When, however, peace was restored, I explained that it was all a joke, and they came back with such looks of relief on their faces that I had to laugh myself. The cake was offered a second time, and finally knocked down to a bona fide purchaser at ten dollars and twenty cents. Amid much cheering I retired from the stand, the hero of the hour.
If there was no immediate profit in this, there was pleasure and practice, and I went to my hotel tolerably well satisfied with the way I had spent the evening. The next day, as I had hoped, I heard from the doctor.

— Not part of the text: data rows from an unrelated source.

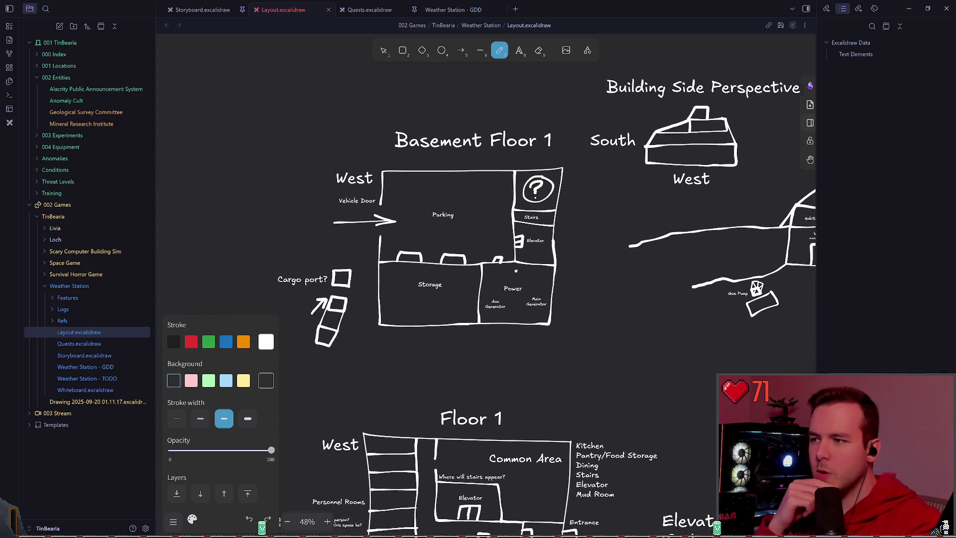
scroll(515, 271, "down", 1)
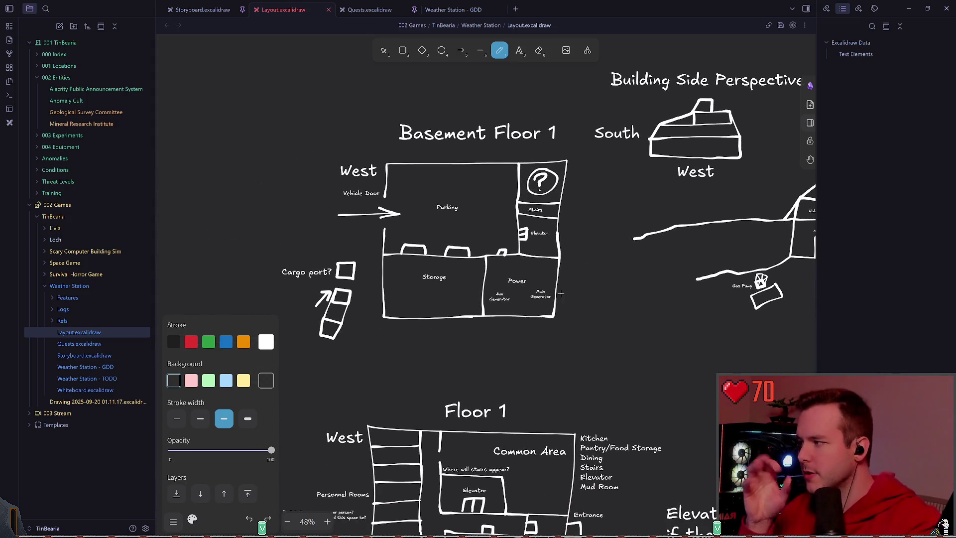
scroll(561, 293, "down", 3)
scroll(552, 247, "down", 3)
scroll(545, 206, "down", 2)
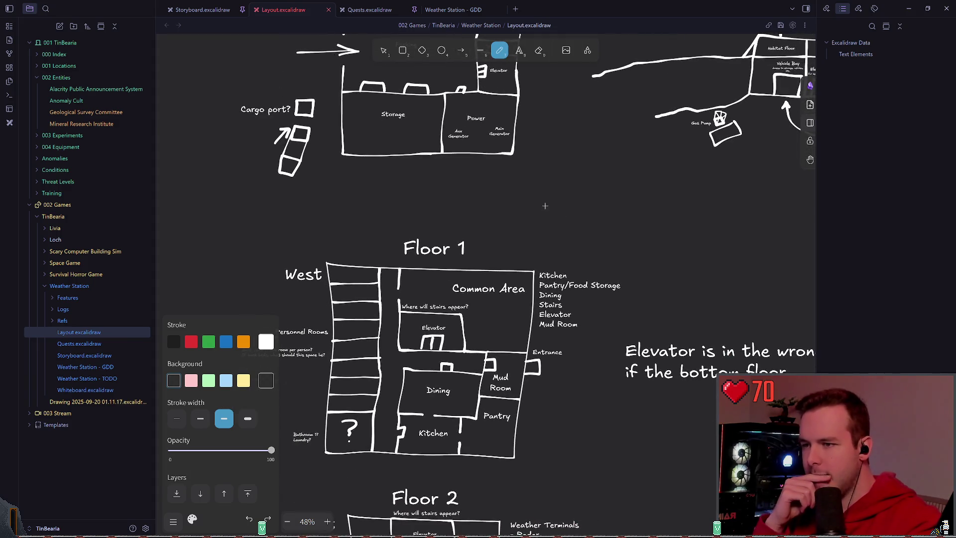
scroll(545, 205, "up", 2)
scroll(546, 224, "up", 3)
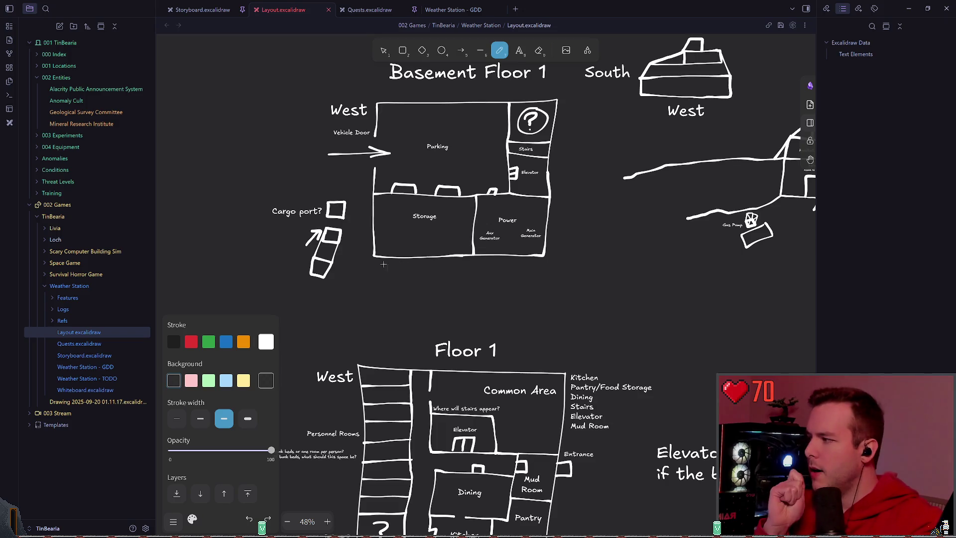
scroll(403, 299, "up", 2)
scroll(418, 321, "up", 2)
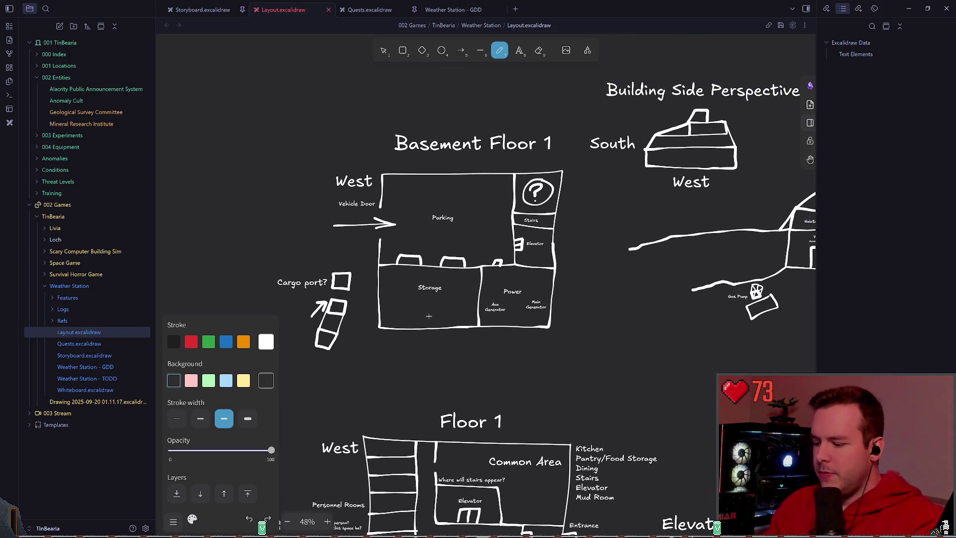
scroll(423, 326, "up", 2)
scroll(424, 321, "up", 1)
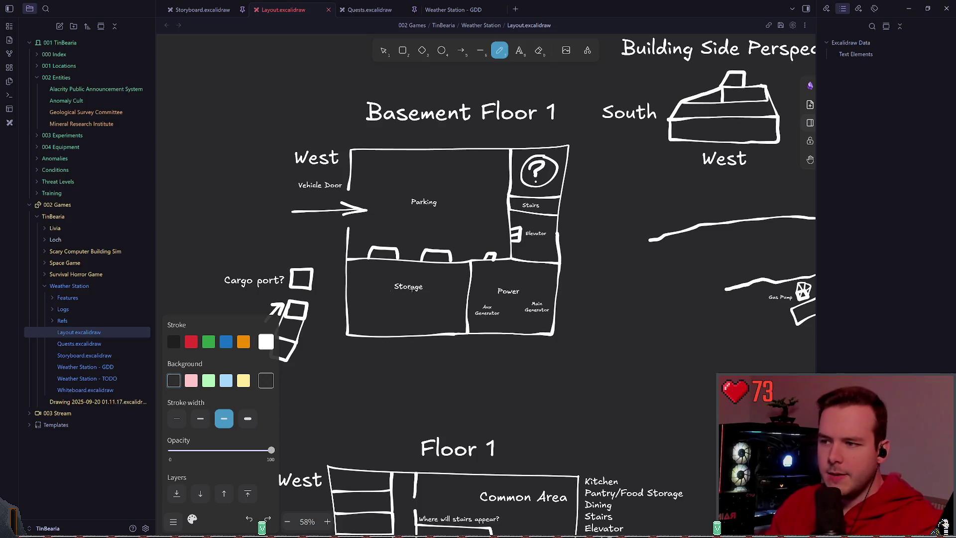
scroll(427, 298, "up", 1)
scroll(426, 297, "up", 1)
scroll(426, 297, "up", 1)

He told me in his letter that he had forwarded me a supply of the Goldentine Pens, and several other articles which he thought I could manage. He also gave an outline of the way he thought they could best be handled; and after looking the articles over I determined to follow his suggestions, adding some amendments of my own. As the business at the church fair had given me some little reputation, I thought I could not do better than begin operations that very evening.
Since then, when engaged in street faking, I have generally had with me a musical assistant or two. Nothing will draw a crowd quicker than a few vigorous plunks on a banjo, or the squeak of a fiddle played “well up in G.” Not having such an assistant, I was fortunate enough to be able to secure some local talent.